### SELECTED EXTRACT
* begin *
BACKGROUND OF THE INVENTION1. Field of the Invention
The present invention relates to a semiconductor device such as a NAND type EEPROM, and a method of manufacturing the same.
2. Description of the Related Art
A NAND type flash memory has a cell array structure provided with a plurality of cell transistors which are constituted of n-channel MOS-FETs having floating gates and control gates and which are connected in series. In such cell array structure, there is a problem that an electron comes off from a cell written with “0” by a voltage applied to a gate edge portion during writing of a cell disposed adjacent to the written cell, and “0”→“1” sometimes results.
It is to be noted that in Jpn. Pat. Appln. KOKAI Publication No. 9-17891, in a flash EEPROM, each of curvature radiuses of edges of opposite sides of a floating gate is set to 50 nm or more, the opposite sides including a source area side and a drain area side brought into contact with a tunnel insulating film. Accordingly, occurrence of excessive erase is prevented.
BRIEF SUMMARY OF THE INVENTIONAccording to an aspect of the invention, there is provided a semiconductor device comprising: a semiconductor substrate; a gate insulating film formed on the semiconductor substrate; a gate electrode formed on the gate insulating film; and a diffusion layer formed in the semiconductor substrate, a predetermined portion of the gate electrode in the vicinity of the diffusion layer being provided with an impurity area whose conductive type is different from that of another portion of the gate electrode or an impurity area whose conductive type is the same as that of the other portion and whose concentration is lower than that of the other portion.
* end *
### ITEMS
* begin *
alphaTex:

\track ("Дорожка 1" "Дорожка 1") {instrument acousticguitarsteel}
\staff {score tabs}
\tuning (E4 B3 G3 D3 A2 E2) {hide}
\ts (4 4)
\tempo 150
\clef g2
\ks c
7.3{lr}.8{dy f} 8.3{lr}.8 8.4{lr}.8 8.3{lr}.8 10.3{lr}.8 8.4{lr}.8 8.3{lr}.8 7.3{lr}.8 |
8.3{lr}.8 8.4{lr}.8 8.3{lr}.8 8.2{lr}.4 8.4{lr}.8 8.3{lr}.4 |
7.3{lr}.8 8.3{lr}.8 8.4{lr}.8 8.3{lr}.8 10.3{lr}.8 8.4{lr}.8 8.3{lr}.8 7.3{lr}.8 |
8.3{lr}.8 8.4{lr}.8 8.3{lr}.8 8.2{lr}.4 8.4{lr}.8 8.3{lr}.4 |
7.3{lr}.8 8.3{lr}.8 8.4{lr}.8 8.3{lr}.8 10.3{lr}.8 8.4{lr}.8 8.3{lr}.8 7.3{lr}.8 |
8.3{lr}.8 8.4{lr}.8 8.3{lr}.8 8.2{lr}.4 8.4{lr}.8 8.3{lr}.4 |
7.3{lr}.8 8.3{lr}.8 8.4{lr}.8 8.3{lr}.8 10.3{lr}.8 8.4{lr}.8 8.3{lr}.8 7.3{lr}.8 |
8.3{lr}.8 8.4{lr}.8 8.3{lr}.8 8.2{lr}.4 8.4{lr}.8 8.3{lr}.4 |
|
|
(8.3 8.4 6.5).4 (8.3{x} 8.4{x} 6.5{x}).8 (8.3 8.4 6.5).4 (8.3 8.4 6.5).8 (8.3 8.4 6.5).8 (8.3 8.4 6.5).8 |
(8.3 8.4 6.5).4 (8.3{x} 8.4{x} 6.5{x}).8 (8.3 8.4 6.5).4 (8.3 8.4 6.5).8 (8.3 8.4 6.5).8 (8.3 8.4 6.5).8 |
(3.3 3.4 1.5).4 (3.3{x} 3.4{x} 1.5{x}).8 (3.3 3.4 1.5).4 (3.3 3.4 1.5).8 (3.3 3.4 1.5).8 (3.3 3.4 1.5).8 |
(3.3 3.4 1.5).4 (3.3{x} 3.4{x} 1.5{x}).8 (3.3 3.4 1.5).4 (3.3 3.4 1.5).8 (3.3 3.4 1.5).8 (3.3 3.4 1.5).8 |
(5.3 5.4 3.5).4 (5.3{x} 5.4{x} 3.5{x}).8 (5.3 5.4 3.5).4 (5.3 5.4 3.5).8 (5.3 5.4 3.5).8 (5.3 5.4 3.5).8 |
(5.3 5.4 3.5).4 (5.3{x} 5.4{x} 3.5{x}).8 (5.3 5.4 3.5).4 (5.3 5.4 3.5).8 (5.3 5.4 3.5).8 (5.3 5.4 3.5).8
* end *
Revise the stretch of the patent background from "2. Description of" through "erase is prevented.", replacing "cell array structure" with "memory array structure".

### OUTPUT
2. Description of the Related Art
A NAND type flash memory has a memory array structure provided with a plurality of cell transistors which are constituted of n-channel MOS-FETs having floating gates and control gates and which are connected in series. In such memory array structure, there is a problem that an electron comes off from a cell written with “0” by a voltage applied to a gate edge portion during writing of a cell disposed adjacent to the written cell, and “0”→“1” sometimes results.
It is to be noted that in Jpn. Pat. Appln. KOKAI Publication No. 9-17891, in a flash EEPROM, each of curvature radiuses of edges of opposite sides of a floating gate is set to 50 nm or more, the opposite sides including a source area side and a drain area side brought into contact with a tunnel insulating film. Accordingly, occurrence of excessive erase is prevented.